The oldest boy, Charley, went to Eton but then floundered before settling at thirty into the family business; not novels, but a weekly magazine called All the Year Round, of which he eventually became the editor. Most of the other boys were educated at a cheaper school across the Channel in Boulogne; good French was one of Dickens’s requirements, whatever else they might do. One son then received an army commission, and another went to the navy; a third finally became a Mountie in the Canadian west. Two more emigrated to Australia. The eldest daughter, Mamie, was a good amateur pianist, the kind of accomplishment that genteel families valued in their daughters. But she never married, drank too much, and devoted herself to her father’s memory.

The younger Kate, in contrast, turned her own schoolgirl training with a paintbrush into a career. She served as a model for John Everett Millais, and eventually married a fellow-painter; she herself concentrated on portraits of children, and her own canvases sold well. Just one of the boys knew a comparable success. Henry was the only one of Dickens’s children to go to university, and the novelist was at first wary of the expense, writing that “if he fails to set to in earnest, I shall take him away.” But Henry did set to, became a prosperous barrister, and then later a judge. He was also conspicuously happy in his marriage, and Kate thought he was the only one of her siblings who seemed “really quite sane.”

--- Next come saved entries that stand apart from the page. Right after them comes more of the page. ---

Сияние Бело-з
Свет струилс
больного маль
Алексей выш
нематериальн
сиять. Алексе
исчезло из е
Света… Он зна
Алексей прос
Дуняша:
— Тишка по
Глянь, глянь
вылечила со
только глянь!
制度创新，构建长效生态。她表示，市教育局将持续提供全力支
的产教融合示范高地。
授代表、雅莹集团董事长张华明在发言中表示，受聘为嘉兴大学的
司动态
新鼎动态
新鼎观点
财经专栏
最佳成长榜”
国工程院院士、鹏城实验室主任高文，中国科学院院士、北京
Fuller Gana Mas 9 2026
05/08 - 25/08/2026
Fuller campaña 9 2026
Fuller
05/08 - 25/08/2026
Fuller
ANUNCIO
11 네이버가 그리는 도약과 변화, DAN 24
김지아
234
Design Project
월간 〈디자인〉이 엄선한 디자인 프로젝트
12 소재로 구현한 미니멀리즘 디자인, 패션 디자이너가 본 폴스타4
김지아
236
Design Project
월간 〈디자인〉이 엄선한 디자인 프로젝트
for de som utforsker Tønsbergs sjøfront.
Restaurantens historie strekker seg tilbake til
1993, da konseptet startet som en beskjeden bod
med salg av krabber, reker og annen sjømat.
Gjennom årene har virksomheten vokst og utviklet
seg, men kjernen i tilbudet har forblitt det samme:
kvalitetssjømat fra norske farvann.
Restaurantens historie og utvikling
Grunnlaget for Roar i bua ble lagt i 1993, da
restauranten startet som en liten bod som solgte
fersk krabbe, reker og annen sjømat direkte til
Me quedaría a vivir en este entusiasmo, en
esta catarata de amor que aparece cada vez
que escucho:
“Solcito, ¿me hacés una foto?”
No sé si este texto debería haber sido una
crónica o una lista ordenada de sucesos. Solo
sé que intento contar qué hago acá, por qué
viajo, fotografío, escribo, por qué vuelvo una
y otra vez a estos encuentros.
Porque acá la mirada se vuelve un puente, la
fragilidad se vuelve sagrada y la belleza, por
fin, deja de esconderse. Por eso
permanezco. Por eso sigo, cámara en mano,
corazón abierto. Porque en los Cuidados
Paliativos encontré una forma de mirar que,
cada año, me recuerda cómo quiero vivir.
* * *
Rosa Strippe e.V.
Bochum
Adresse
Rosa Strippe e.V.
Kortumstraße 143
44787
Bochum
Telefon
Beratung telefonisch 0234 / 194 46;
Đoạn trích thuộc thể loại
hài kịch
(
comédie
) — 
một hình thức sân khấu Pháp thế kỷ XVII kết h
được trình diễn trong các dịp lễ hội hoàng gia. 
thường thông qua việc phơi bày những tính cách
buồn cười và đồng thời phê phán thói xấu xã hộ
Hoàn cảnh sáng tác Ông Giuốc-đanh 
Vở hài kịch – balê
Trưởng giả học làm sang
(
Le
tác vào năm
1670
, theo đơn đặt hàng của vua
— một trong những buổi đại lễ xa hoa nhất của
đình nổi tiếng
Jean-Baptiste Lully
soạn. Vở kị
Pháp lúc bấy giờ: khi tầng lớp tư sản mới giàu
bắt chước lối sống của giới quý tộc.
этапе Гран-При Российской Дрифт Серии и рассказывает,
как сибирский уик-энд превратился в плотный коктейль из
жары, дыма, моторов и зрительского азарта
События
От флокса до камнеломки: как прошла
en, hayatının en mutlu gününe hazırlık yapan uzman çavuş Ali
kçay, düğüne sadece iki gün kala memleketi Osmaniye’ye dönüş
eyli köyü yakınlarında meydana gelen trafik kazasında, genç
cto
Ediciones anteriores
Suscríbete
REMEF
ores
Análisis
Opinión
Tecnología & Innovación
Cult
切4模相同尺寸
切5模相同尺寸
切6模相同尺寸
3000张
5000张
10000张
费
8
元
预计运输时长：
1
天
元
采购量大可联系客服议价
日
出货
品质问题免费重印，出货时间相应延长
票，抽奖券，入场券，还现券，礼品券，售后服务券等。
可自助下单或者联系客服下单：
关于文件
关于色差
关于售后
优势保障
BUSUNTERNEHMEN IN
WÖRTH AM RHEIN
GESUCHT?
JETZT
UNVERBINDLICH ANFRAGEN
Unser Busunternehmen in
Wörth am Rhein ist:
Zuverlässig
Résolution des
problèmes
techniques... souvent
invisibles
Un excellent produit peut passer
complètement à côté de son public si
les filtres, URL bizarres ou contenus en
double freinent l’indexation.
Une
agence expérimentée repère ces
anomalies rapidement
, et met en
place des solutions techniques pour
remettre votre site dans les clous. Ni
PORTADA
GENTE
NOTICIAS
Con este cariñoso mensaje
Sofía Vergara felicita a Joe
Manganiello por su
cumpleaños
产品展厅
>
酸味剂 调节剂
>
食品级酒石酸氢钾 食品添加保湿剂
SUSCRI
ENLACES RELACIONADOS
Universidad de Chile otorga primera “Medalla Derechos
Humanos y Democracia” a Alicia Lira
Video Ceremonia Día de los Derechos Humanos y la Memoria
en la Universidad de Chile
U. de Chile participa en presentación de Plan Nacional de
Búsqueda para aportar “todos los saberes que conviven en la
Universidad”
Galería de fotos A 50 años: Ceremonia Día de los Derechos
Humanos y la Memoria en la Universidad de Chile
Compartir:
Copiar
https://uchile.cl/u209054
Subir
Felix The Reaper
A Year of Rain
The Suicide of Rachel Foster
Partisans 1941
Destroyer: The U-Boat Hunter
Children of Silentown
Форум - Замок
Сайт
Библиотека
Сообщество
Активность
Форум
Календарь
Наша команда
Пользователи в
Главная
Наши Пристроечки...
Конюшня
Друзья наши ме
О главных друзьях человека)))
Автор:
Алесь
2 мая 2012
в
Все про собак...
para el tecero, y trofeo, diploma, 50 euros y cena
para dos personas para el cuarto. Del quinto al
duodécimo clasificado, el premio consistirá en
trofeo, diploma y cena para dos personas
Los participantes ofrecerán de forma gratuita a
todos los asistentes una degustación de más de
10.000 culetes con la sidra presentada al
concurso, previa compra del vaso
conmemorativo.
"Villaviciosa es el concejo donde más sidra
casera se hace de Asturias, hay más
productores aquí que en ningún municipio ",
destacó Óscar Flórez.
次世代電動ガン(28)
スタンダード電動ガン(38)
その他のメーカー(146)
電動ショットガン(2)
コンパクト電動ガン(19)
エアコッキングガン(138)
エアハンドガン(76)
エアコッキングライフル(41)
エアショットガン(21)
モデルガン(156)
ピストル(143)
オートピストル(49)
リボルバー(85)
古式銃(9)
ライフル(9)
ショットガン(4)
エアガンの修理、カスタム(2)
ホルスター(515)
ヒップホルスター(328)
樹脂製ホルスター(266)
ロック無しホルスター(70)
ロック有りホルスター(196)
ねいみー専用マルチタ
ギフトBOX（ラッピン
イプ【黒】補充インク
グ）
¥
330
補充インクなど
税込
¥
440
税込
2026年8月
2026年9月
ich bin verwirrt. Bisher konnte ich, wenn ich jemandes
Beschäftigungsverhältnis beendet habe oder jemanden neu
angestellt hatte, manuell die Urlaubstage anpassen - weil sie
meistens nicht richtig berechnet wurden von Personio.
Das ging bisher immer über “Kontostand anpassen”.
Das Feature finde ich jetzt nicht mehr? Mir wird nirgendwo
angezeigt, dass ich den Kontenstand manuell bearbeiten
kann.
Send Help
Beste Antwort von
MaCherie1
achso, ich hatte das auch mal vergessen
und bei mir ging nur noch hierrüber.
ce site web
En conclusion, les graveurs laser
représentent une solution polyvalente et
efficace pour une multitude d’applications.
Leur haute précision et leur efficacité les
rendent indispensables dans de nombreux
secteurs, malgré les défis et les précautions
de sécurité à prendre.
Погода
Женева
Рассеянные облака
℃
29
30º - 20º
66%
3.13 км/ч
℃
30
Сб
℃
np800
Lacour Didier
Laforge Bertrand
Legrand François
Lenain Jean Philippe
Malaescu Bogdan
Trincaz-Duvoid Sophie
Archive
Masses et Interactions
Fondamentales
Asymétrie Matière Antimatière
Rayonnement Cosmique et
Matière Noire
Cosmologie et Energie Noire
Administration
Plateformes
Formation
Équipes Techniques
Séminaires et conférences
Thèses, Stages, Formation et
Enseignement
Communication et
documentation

Dickens died young, at 58, worn out from overwork, from the sheer strain of being himself. Both Mamie and Henry wrote idealizing memoirs of him, but by the time of his death the novelist himself had shredded the fabric of his own domestic life. In his mid-40s the author of so many happy fireside scenes grew tired of his wife. Her family had once been more established than his own, and their marriage, when he was just 24, had given him a step up. Yet he no longer saw her as his equal. He was one of the most famous men in England, but after 10 children and a series of post-partum depressions Catherine had grown fat, tired, and dull. So at least he thought, and then he met a young actress named Ellen Ternan, a girl the same age as Kate.

He always maintained that Ellen was not his mistress, but most biographers now believe he was lying, and that they had a son who died in infancy. What’s beyond doubt is that in 1858 Dickens publicly repudiated his wife, announcing their separation in an open letter to the newspapers in which he declared that she was both an unloving and an unloved mother; “the cruelest of his slanders,” in Gottlieb’s words, “and completely unmerited.” Dickens then demanded that the children live with him, not her. Victorian fathers could do that. Mothers had few rights, and Kate wrote that “the affair brought out all that worst—all that was weakest in him. He did not care a damn what happened to any of us.” Magicians can be wonderful, but the more powerful they are the more they must be feared, and their spells, as Robert Gottlieb reminds us, can be almost impossible to break. Dickens’s children may have disappointed him, but he almost always got what he wanted, and when he died Kate joined her siblings in summoning Ellen Ternan to his deathbed.